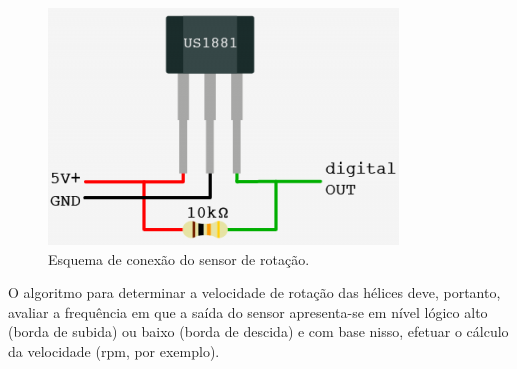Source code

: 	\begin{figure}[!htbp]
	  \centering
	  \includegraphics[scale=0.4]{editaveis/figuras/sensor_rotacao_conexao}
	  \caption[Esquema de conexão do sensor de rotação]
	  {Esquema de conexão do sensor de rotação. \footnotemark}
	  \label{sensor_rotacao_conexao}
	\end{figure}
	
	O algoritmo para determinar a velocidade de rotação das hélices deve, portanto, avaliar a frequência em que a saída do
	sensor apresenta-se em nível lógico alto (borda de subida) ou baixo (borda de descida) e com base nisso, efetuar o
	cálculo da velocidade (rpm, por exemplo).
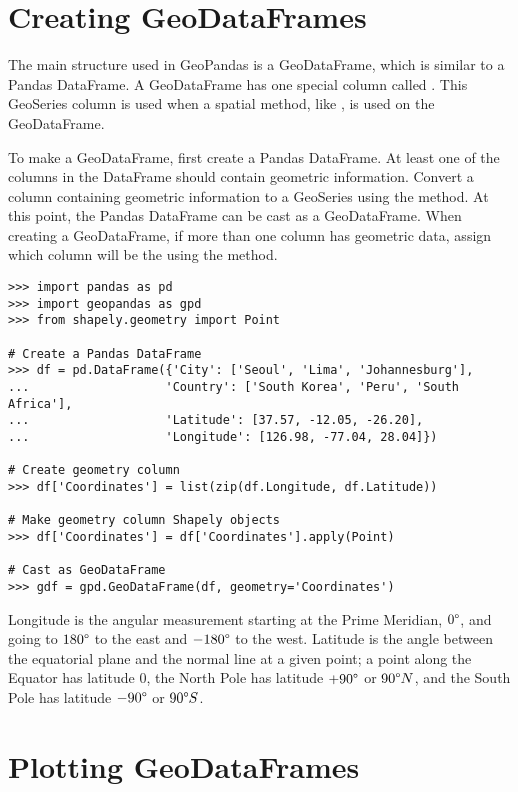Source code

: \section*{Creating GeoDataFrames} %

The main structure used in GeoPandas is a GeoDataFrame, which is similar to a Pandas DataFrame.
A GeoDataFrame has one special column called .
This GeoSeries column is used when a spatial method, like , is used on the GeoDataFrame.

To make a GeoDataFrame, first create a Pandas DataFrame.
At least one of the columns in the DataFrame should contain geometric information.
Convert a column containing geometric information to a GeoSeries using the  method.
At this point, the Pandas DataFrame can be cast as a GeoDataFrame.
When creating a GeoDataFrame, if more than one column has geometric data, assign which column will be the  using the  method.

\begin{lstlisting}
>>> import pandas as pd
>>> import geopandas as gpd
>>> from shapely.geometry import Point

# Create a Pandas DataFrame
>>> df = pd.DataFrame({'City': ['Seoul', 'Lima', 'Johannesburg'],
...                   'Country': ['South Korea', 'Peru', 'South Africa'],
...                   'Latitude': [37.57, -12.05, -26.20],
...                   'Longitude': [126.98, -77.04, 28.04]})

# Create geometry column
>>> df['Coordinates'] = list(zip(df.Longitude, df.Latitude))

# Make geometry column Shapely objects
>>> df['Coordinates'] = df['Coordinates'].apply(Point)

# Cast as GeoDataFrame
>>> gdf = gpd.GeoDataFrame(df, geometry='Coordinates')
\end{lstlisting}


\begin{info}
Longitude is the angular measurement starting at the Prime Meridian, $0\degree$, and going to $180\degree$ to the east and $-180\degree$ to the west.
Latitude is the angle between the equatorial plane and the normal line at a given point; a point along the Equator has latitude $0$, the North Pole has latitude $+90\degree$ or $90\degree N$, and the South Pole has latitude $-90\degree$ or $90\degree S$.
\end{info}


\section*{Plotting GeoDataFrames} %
------------------------------------------------------------------------
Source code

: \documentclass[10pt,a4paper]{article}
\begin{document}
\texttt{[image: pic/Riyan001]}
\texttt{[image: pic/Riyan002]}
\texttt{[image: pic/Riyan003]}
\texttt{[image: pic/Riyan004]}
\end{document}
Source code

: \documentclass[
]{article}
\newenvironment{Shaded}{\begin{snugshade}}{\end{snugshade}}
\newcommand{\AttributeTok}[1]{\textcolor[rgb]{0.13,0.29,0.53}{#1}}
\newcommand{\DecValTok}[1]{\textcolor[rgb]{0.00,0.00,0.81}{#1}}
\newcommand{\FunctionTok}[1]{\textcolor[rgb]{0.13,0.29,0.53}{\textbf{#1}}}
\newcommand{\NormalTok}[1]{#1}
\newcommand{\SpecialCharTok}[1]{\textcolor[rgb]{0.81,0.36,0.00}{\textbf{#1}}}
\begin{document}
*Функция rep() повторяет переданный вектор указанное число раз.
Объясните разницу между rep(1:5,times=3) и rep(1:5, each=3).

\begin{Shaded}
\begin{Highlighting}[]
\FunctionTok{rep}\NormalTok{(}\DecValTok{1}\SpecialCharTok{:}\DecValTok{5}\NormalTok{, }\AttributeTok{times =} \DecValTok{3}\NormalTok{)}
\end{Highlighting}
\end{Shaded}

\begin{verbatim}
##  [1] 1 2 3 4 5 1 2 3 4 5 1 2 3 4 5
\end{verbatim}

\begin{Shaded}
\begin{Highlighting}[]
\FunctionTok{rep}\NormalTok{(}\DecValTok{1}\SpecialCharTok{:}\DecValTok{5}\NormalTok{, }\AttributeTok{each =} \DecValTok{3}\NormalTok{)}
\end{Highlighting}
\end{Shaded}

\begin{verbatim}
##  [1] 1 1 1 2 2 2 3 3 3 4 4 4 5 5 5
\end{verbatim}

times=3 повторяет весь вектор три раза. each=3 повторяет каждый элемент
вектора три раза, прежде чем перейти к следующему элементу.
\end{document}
------------------------------------------------------------------------
[What is needed]: Please tally the lines of the material that contain the word "textcolor", then give the total alone.

[Exercise solution]: 4